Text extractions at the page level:
::::::::

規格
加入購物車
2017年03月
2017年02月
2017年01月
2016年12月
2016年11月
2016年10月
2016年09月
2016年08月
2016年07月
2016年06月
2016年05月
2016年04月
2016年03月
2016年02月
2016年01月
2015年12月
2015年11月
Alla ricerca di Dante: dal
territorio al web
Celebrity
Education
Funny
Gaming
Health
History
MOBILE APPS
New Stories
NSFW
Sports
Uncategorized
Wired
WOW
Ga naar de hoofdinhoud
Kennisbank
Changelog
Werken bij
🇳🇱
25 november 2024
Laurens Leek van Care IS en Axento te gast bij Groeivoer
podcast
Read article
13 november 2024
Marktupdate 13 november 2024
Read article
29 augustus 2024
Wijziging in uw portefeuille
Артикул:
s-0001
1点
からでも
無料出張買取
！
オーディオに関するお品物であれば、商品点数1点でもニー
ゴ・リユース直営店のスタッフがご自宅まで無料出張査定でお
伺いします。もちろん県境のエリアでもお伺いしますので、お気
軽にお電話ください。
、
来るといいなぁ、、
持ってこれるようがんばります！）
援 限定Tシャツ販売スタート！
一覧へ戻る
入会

::::::::

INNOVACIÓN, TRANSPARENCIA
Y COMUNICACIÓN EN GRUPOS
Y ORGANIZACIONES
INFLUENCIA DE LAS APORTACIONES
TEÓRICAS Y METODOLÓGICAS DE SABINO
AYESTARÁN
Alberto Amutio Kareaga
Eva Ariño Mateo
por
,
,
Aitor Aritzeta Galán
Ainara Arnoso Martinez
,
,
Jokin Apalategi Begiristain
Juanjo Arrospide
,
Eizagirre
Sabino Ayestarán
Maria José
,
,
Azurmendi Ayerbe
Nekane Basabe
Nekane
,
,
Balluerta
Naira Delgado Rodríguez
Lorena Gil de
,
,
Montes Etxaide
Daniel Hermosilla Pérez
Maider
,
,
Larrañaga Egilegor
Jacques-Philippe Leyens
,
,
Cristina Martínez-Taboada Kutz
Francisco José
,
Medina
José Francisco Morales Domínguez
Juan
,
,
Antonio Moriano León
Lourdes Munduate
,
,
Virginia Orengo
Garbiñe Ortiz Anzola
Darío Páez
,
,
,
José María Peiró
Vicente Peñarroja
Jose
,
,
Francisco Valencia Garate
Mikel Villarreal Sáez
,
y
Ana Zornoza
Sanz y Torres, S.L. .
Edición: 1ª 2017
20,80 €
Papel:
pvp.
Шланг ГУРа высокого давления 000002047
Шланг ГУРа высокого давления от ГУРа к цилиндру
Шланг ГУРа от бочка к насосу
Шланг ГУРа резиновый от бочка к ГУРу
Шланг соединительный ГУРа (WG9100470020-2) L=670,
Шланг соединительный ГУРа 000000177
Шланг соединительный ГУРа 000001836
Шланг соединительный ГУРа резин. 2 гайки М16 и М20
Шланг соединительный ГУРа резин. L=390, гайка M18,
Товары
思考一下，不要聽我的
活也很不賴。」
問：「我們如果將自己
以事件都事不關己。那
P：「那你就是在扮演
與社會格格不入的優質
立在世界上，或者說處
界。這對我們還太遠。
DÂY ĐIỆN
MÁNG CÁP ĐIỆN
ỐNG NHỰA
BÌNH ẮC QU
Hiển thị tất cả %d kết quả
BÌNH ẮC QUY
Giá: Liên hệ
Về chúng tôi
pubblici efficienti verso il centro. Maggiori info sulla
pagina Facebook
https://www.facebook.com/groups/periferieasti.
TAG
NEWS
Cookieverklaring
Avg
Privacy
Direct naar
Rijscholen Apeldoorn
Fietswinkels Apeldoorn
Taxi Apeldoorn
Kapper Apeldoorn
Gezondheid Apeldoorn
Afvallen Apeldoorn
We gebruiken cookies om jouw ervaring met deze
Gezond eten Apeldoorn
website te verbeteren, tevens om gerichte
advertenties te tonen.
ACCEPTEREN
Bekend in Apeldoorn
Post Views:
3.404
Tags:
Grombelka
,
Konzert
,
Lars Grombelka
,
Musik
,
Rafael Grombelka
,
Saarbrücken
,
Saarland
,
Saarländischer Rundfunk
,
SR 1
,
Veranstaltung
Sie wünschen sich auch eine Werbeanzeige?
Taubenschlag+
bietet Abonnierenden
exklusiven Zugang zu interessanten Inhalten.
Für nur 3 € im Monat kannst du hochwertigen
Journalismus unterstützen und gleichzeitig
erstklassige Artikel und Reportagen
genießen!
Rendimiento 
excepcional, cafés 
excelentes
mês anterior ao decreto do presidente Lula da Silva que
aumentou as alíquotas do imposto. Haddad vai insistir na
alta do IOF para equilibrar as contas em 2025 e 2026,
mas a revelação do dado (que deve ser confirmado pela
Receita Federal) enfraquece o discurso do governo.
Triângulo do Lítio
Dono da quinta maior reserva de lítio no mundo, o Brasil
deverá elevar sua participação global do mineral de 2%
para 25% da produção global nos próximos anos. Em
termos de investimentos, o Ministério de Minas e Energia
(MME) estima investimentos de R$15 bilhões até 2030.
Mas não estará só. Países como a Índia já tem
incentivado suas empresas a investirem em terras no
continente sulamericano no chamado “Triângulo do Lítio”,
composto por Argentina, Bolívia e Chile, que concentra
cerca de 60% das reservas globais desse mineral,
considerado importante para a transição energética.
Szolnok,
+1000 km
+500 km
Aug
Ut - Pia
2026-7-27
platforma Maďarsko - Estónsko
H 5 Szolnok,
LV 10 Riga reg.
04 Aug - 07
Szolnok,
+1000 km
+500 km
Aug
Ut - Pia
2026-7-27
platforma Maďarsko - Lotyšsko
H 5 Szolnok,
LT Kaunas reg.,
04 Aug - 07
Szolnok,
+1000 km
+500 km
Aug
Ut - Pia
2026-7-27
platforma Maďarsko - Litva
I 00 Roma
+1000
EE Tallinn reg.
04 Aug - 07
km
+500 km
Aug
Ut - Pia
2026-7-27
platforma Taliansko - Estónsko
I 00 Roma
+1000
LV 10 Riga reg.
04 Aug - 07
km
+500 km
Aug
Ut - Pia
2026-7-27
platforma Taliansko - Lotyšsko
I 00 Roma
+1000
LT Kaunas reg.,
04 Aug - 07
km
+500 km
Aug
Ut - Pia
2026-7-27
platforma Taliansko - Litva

::::::::

> _WHAT YOU NEED TO DO_
Extract every line from the records that contains the string "бочка". A line counts only if the string appears there with the same capitalization.

> _SOLUTION FOR THIS TASK_
Шланг ГУРа от бочка к насосу
Шланг ГУРа резиновый от бочка к ГУРу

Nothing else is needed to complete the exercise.